An Olympic swimmer's training, technique and even her suit can help her swim faster in races. But can the pool she swims in make a difference, too? Missy Franklin, who will swim for the U.S. in the London Olympics, says it can.
The best pools reduce the ripples and waves swimmers create, which slow down competitors. A turbulent pool makes it "almost impossible to really go fast," Franklin said in interview with the National Science Foundation (NSF).
This summer's Olympic swimming events will take place at the newly built London Aquatics Center, which houses a specially designed "fast pool." The pool's gutters, lane markers and proportions are all engineered to minimize water turbulence. The pool's depth is adjustable and for the Olympics, it'll be set to 3 meters (about 10 feet), which is enough to dissipate the downward waves created by swimmers' kicks before the waves hit the pool's bottom.

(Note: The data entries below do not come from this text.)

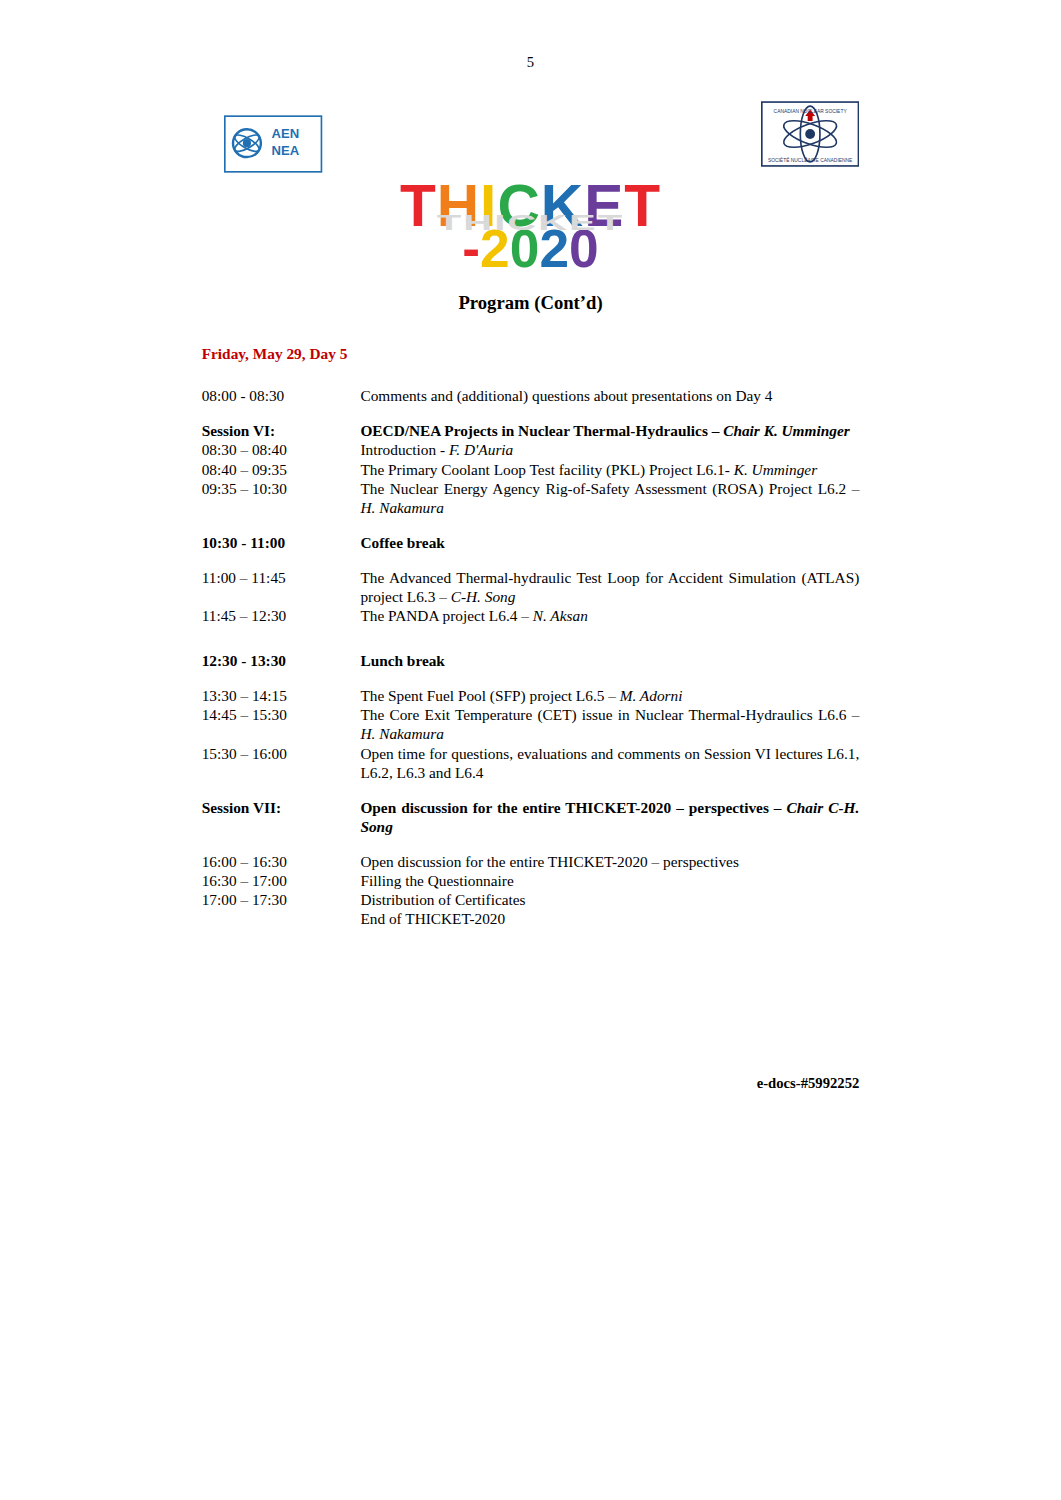5
AEN NEA
CANADIAN NUCLEAR SOCIETY SOCIÉTÉ NUCLÉAIRE CANADIENNE
THICKET
THICKET
-2020
Program (Cont’d)
Friday, May 29, Day 5
| 08:00 - 08:30 | Comments and (additional) questions about presentations on Day 4 |
| Session VI: | OECD/NEA Projects in Nuclear Thermal-Hydraulics – Chair K. Umminger |
| 08:30 – 08:40 | Introduction - F. D'Auria |
| 08:40 – 09:35 | The Primary Coolant Loop Test facility (PKL) Project L6.1- K. Umminger |
| 09:35 – 10:30 | The Nuclear Energy Agency Rig-of-Safety Assessment (ROSA) Project L6.2 – H. Nakamura |
| 10:30 - 11:00 | Coffee break |
| 11:00 – 11:45 | The Advanced Thermal-hydraulic Test Loop for Accident Simulation (ATLAS) project L6.3 – C-H. Song |
| 11:45 – 12:30 | The PANDA project L6.4 – N. Aksan |
| 12:30 - 13:30 | Lunch break |
| 13:30 – 14:15 | The Spent Fuel Pool (SFP) project L6.5 – M. Adorni |
| 14:45 – 15:30 | The Core Exit Temperature (CET) issue in Nuclear Thermal-Hydraulics L6.6 – H. Nakamura |
| 15:30 – 16:00 | Open time for questions, evaluations and comments on Session VI lectures L6.1, L6.2, L6.3 and L6.4 |
| Session VII: | Open discussion for the entire THICKET-2020 – perspectives – Chair C-H. Song |
| 16:00 – 16:30 | Open discussion for the entire THICKET-2020 – perspectives |
| 16:30 – 17:00 | Filling the Questionnaire |
| 17:00 – 17:30 | Distribution of Certificates End of THICKET-2020 |
e-docs-#5992252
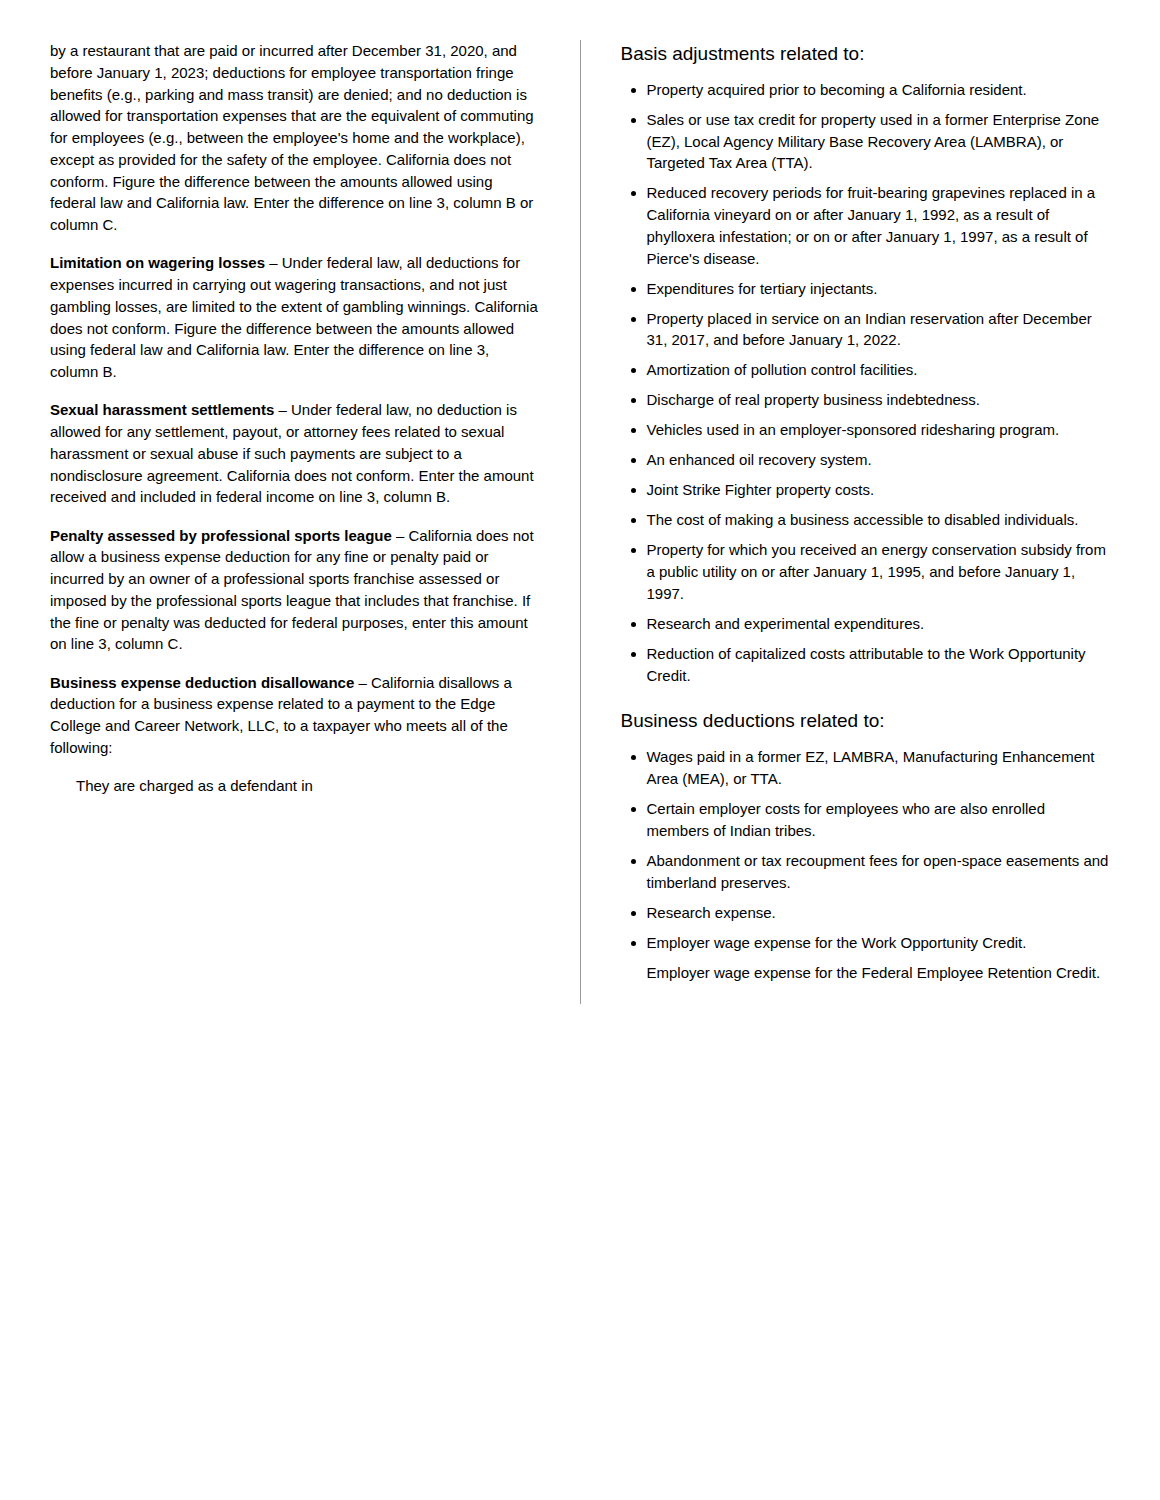by a restaurant that are paid or incurred after December 31, 2020, and before January 1, 2023; deductions for employee transportation fringe benefits (e.g., parking and mass transit) are denied; and no deduction is allowed for transportation expenses that are the equivalent of commuting for employees (e.g., between the employee's home and the workplace), except as provided for the safety of the employee. California does not conform. Figure the difference between the amounts allowed using federal law and California law. Enter the difference on line 3, column B or column C.
Limitation on wagering losses – Under federal law, all deductions for expenses incurred in carrying out wagering transactions, and not just gambling losses, are limited to the extent of gambling winnings. California does not conform. Figure the difference between the amounts allowed using federal law and California law. Enter the difference on line 3, column B.
Sexual harassment settlements – Under federal law, no deduction is allowed for any settlement, payout, or attorney fees related to sexual harassment or sexual abuse if such payments are subject to a nondisclosure agreement. California does not conform. Enter the amount received and included in federal income on line 3, column B.
Penalty assessed by professional sports league – California does not allow a business expense deduction for any fine or penalty paid or incurred by an owner of a professional sports franchise assessed or imposed by the professional sports league that includes that franchise. If the fine or penalty was deducted for federal purposes, enter this amount on line 3, column C.
Business expense deduction disallowance – California disallows a deduction for a business expense related to a payment to the Edge College and Career Network, LLC, to a taxpayer who meets all of the following:
They are charged as a defendant in
Basis adjustments related to:
Property acquired prior to becoming a California resident.
Sales or use tax credit for property used in a former Enterprise Zone (EZ), Local Agency Military Base Recovery Area (LAMBRA), or Targeted Tax Area (TTA).
Reduced recovery periods for fruit-bearing grapevines replaced in a California vineyard on or after January 1, 1992, as a result of phylloxera infestation; or on or after January 1, 1997, as a result of Pierce's disease.
Expenditures for tertiary injectants.
Property placed in service on an Indian reservation after December 31, 2017, and before January 1, 2022.
Amortization of pollution control facilities.
Discharge of real property business indebtedness.
Vehicles used in an employer-sponsored ridesharing program.
An enhanced oil recovery system.
Joint Strike Fighter property costs.
The cost of making a business accessible to disabled individuals.
Property for which you received an energy conservation subsidy from a public utility on or after January 1, 1995, and before January 1, 1997.
Research and experimental expenditures.
Reduction of capitalized costs attributable to the Work Opportunity Credit.
Business deductions related to:
Wages paid in a former EZ, LAMBRA, Manufacturing Enhancement Area (MEA), or TTA.
Certain employer costs for employees who are also enrolled members of Indian tribes.
Abandonment or tax recoupment fees for open-space easements and timberland preserves.
Research expense.
Employer wage expense for the Work Opportunity Credit.
Employer wage expense for the Federal Employee Retention Credit.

"You see engineering everywhere when you build these pools," said Anette Hosoi, a mechanical engineer at the Massachusetts Institute of Technology. Without such engineering, swimming pools would act as hard-walled boxes that bounce waves right back at swimmers. [Video: What Makes the 2012 Olympic Pool So Fast?]
Franklin said she has enjoyed all of the high-tech pools she has swim in during the national competitions that brought her to the Olympics, but top swimmers tend to have preferences for certain pools. "You kind of learn as you go along — you go to all these different pools — what you like and what you don't like," she said.